What's more, the threat actor creates a unique Tor chat room for communication for each victim, a link to which is attached to the text file containing the ransom demand. BlackMatter is also known to double the ransom amount when the ultimatum expires, before moving to publish the stolen documents in the event the victim refuses to pay up.
According to security researchers from Microsoft's counter-ransomware unit, DarkSide and its BlackMatter rebrand is the handiwork of a cybercrime group tracked as FIN7, which was recently unmasked operating a front company named Bastion Secure to lure tech professionals with the goal of launching ransomware attacks.
"When other parameters are set or any parameters are absent, the system is fully encrypted according to the configuration settings," Zhdanov noted. "Upon completing the encryption, the ransomware creates a BMP image alerting that files have been encrypted, which it then sets as the desktop wallpaper. Starting from version 1.4, the ransomware can also print the text of the demand for ransom on the victim's default printer."
The Linux variants, on the other hand, are designed to target VMware ESXi servers, featuring the ability to terminate virtual machines and kill specific processes, including the firewall, prior to commencing data encryption.

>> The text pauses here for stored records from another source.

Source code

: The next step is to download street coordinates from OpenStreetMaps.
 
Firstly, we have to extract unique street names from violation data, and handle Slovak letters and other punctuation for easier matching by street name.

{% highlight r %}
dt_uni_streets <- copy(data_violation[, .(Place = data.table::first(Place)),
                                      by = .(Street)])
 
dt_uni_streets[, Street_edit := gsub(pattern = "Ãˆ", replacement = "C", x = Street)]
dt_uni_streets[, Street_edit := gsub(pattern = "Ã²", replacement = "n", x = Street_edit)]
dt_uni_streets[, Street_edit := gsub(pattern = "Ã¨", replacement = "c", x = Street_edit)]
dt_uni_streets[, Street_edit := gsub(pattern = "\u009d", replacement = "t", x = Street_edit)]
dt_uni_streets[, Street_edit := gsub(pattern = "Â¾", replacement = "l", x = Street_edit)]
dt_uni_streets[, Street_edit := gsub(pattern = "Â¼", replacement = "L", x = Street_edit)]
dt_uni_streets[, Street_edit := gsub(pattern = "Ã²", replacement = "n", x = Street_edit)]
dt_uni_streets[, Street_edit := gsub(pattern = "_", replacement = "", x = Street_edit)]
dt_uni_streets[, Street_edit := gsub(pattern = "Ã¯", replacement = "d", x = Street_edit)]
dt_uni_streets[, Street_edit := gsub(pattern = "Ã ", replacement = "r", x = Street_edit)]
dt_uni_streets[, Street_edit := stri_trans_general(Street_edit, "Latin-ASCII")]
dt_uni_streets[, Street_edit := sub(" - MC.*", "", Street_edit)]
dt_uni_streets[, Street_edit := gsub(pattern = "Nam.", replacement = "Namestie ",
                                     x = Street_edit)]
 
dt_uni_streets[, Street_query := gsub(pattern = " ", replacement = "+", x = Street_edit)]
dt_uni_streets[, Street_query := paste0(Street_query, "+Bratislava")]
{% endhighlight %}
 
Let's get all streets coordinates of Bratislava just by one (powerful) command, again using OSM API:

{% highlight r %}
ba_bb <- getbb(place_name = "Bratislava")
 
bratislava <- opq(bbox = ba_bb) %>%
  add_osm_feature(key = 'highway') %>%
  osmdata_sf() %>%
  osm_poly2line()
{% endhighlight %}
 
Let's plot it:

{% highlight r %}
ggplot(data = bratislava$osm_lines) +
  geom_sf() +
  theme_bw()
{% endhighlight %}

The findings come as VX-Underground, a portal that hosts malware source code, samples and papers, revealed that the group is pulling the plug on its operations "following pressure from local authorities." The post shared on the RaaS website also noted that a "part of the team is no longer available, after the latest news."
It's not immediately clear what the "latest news" could be referring to, but it implies a strong link to the coordinated international law enforcement operation late last month that saw 12 individuals arrested for orchestrating ransomware attacks against 1,800 victims across 71 countries since 2019.
In an advisory issued on October 18, 2021, the Cybersecurity and Infrastructure Security Agency (CISA), the Federal Bureau of Investigation (FBI), and the National Security Agency (NSA) warned that the BlackMatter ransomware group has targeted "multiple" organizations deemed critical infrastructure, including two entities in the U.S. food and agriculture sector.
Then last week, New Zealand cybersecurity company Emsisoft disclosed it had discovered a flaw in the BlackMatter ransomware earlier this year that enabled encrypted files to be recovered without paying a ransom to the cybercriminals. To add to the pressure on ransomware operators, the Washington Post reported the U.S. Cyber Command, in partnership with a foreign government, hacked into servers maintained by the REvil ransomware group, forcing it to close shop a second time.
"[The shutdown of the program] doesn't mean that BlackMatter's affiliates will stop malicious activity," Group-IB said. "They will most likely join other RaaS programs. In addition, this might just be an attempt to have a fresh start under a different name. Just like BlackMatter was a rebranding of DarkSide, a new successor may appear soon."